The overseas market presents a completely different scene, with capital showing significantly greater confidence in this track. Take Lovable as an example: this Swedish company secured a $6.6 billion valuation with a $330 million Series B financing at the end of 2025, and its revenue surged rapidly in the first half of 2026, with annual recurring revenue jumping from $400 million at the beginning of the year to $500 million in June.
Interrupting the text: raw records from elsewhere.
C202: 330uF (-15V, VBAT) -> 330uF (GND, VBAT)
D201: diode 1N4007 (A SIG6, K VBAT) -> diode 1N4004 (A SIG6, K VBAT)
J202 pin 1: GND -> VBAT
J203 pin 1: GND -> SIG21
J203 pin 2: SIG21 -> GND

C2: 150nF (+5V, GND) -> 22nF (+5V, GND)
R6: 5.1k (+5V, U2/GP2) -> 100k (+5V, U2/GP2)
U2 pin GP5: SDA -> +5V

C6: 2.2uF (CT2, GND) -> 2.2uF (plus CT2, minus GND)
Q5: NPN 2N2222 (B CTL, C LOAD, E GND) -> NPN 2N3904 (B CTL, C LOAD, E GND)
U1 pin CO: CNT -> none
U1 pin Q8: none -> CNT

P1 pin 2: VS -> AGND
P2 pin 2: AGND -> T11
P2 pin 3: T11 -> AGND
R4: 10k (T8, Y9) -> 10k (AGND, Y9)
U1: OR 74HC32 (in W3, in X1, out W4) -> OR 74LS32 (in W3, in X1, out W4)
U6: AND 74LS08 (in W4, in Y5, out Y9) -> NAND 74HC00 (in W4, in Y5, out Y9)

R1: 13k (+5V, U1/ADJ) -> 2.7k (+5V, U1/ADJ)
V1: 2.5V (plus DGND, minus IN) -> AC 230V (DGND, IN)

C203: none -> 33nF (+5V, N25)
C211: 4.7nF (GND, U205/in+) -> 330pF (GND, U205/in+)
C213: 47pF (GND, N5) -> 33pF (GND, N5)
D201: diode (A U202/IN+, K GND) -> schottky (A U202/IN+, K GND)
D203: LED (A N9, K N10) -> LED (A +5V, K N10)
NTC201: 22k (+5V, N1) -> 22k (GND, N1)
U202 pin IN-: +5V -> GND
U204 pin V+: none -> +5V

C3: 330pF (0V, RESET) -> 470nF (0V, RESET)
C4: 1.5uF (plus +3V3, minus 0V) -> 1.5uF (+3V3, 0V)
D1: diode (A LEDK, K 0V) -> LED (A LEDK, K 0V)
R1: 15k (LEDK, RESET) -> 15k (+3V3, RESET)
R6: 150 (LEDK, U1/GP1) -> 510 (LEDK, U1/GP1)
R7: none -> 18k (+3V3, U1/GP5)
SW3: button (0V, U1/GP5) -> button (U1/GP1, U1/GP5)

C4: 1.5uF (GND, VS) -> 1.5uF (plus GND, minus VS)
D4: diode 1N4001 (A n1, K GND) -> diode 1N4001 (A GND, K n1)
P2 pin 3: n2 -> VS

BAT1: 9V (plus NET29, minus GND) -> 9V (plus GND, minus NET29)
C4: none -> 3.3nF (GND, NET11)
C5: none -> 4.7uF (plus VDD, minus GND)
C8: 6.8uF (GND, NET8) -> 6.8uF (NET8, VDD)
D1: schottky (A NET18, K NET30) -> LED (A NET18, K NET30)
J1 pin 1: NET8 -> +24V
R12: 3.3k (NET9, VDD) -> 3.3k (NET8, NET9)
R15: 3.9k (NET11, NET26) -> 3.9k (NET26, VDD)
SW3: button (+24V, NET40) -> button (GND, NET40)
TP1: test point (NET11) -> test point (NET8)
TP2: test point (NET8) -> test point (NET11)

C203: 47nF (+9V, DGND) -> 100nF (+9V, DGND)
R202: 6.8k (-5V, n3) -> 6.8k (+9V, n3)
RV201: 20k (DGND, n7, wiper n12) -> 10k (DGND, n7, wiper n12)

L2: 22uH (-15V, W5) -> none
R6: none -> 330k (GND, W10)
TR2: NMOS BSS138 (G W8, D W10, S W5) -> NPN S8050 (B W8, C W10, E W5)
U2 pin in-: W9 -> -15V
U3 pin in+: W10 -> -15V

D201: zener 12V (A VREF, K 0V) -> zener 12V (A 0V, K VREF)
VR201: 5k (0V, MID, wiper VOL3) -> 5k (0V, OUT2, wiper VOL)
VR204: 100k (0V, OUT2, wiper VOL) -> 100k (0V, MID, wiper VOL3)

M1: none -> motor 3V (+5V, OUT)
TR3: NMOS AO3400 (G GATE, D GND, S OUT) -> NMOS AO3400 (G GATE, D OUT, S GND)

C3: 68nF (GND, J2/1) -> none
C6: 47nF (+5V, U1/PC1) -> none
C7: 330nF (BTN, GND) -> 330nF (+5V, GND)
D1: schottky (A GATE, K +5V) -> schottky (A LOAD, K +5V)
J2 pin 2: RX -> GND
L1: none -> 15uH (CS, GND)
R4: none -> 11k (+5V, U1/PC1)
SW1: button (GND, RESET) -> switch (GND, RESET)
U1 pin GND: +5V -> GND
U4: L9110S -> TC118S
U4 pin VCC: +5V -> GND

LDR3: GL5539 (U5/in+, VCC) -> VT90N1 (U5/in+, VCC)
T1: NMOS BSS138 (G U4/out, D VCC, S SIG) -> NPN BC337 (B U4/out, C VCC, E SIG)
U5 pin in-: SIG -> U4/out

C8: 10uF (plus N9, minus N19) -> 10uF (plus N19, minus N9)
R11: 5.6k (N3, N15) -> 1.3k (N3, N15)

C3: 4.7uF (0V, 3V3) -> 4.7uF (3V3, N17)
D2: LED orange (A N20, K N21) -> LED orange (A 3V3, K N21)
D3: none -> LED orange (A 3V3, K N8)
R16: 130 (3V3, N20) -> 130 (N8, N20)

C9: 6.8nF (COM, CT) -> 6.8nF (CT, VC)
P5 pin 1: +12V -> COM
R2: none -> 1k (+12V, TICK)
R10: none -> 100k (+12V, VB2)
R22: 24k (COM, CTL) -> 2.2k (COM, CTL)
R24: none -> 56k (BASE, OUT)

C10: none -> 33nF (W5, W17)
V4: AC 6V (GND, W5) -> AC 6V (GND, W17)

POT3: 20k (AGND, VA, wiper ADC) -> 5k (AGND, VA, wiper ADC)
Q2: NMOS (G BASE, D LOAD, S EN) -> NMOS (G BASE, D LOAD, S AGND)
According to recent media reports, Lovable is negotiating a new round of financing of about $300 million, corresponding to a valuation of $13.2 billion, doubling from half a year ago, and its investor lineup has expanded from early-stage venture capital firms to larger institutional funds.
Another track that has also seen accelerated development is the AI mini-game sector: Playabl.ai, incubated by Y Combinator, accumulated tens of thousands of user-generated games and millions of independent plays just three weeks after its re-launch this year, with daily active users and weekly active users climbing rapidly; Aippy, incubated by Hong Kong-listed poolin Technology, completed tens of millions of dollars in Series A financing in June, with a post-investment valuation of $250 million, global downloads exceeding 3 million, and monthly active users approaching 2 million.
Capital's real-money voting shows that in overseas environments with relatively more lenient entrepreneurship conditions and stronger user willingness to pay, no-code application generation is still regarded as a business worth betting on, rather than a trivial feature considered a "chicken rib" (something seemingly useless but hard to discard) by domestic tech giants.
Behind this contrast between domestic and overseas markets lie differences in regulatory environments, user habits, and business ecosystems: domestic content compliance requirements are stricter, and large tech giants naturally tend to bring capabilities into their own ecosystems for unified control, making it difficult for independent startups to compete with giants in computing power and traffic; overseas markets offer startups more room for trial and error and clearer commercialization paths.
However, both domestic and overseas markets have yet to answer the same core proposition: how to turn the "one-time generation surprise" into sustainable user value.
At present, all AI application generation tools are still in the "can make a demo" stage, and there is still a huge gap before they can "make a high-quality product" — simple demands can be generated quickly and well, but complex businesses still suffer from frequent bugs; ordinary users lack debugging capabilities, while professional developers complain about insufficient depth, leading to the awkward situation of failing to satisfy either group. As underlying large model manufacturers begin to build in app-building capabilities one after another, there is still no standard answer as to whether the moat of vertical tools lies in the ecosystem, user experience, or technology.
The divergence among tech giants is just the beginning. This race for the right to app development in the AI era is far from reaching its final outcome.